• [Passage to read]
Compactness. I can fit and carry five reels inside one five gallon bucket, though I don't. I only carry two. They can be stowed flat, horizontal, or hung vertically on a screw on the wall. Or inside a rope bag.

Control. Being able to fire a 25 M shot directly off the reel, predictably, tangle-free every time, Mmmmm! If your shot goes wayward, you can stop it, instantly and hands-free by simply stepping lightly on the reel with your foot. This is also helpful on drain shots where you want to stop the shotbag right after it crests the tie-in point. Saves time in not having to pull the line and bag back up to trace over limbs and such. Also extends the life of the BigShot as you don't have to ditch it in an effort to grab the running line by hand.

Speed. There's no setup, no opening anything, no second part of a two-part system. Just walk to your throw site, take the bag in hand, drop the reel to the ground and go. It's really as boiled-down as it can possibly get.

• [Problems and tasks]
(1) Translate this sentence from the reel passage into Spanish: "They can be stowed flat, horizontal, or hung vertically on a screw on the wall."
(2) Reproduce, word for word, the part of the reel passage that opens with the words containing "Control. Being able" and closes with "line by hand.".
The items that come after the reel passage have no role here.

• [Record set]
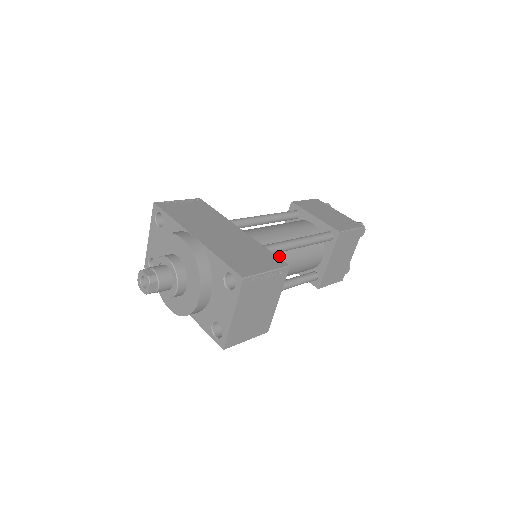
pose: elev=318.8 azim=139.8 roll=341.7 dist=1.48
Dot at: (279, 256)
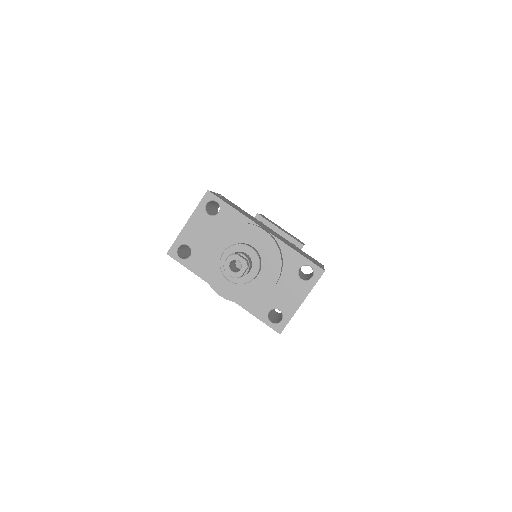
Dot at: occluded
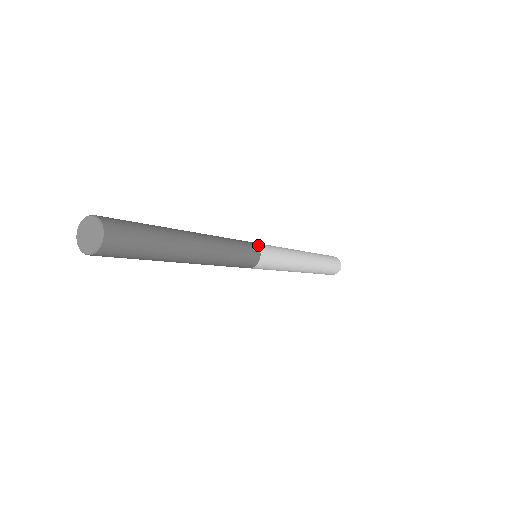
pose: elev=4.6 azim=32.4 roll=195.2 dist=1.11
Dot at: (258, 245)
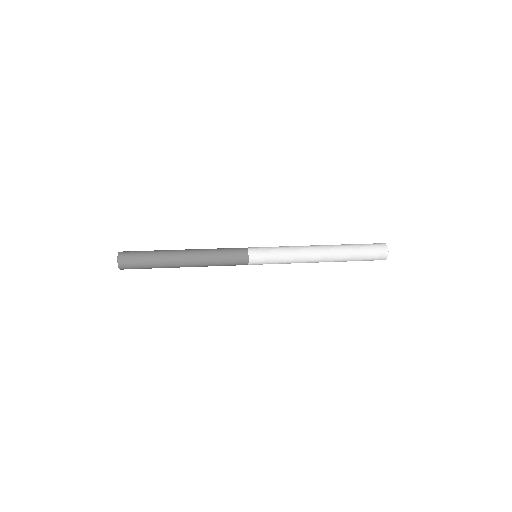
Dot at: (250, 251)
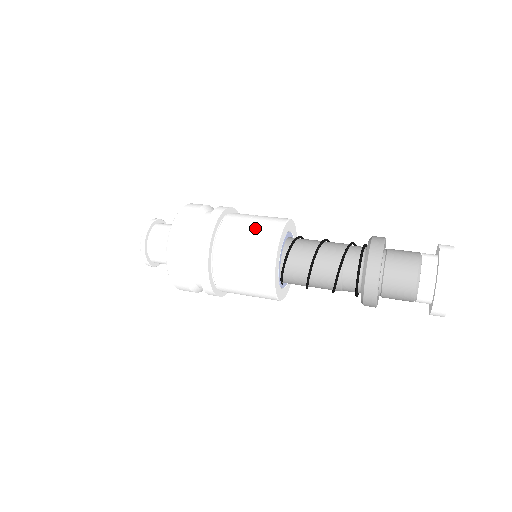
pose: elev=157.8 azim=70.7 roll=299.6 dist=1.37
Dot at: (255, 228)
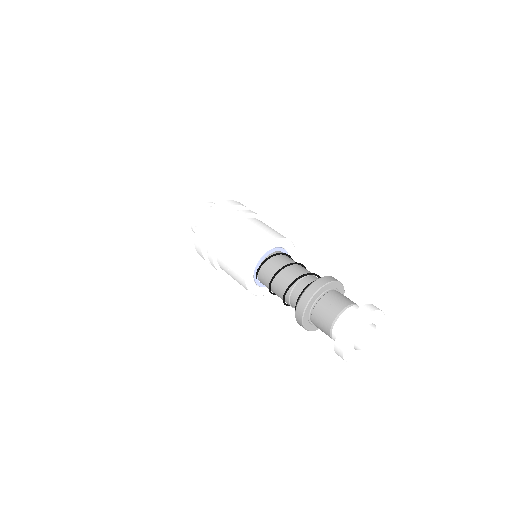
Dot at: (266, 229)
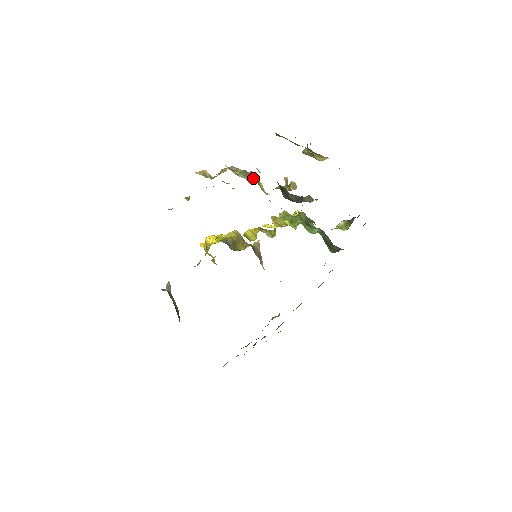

• [Task-by-task answers]
(1) Se pueden guardar en plano, en horizontal, o colgar verticalmente de un tornillo en la pared.

(2)
Control. Being able to fire a 25 M shot directly off the reel, predictably, tangle-free every time, Mmmmm! If your shot goes wayward, you can stop it, instantly and hands-free by simply stepping lightly on the reel with your foot. This is also helpful on drain shots where you want to stop the shotbag right after it crests the tie-in point. Saves time in not having to pull the line and bag back up to trace over limbs and such. Also extends the life of the BigShot as you don't have to ditch it in an effort to grab the running line by hand.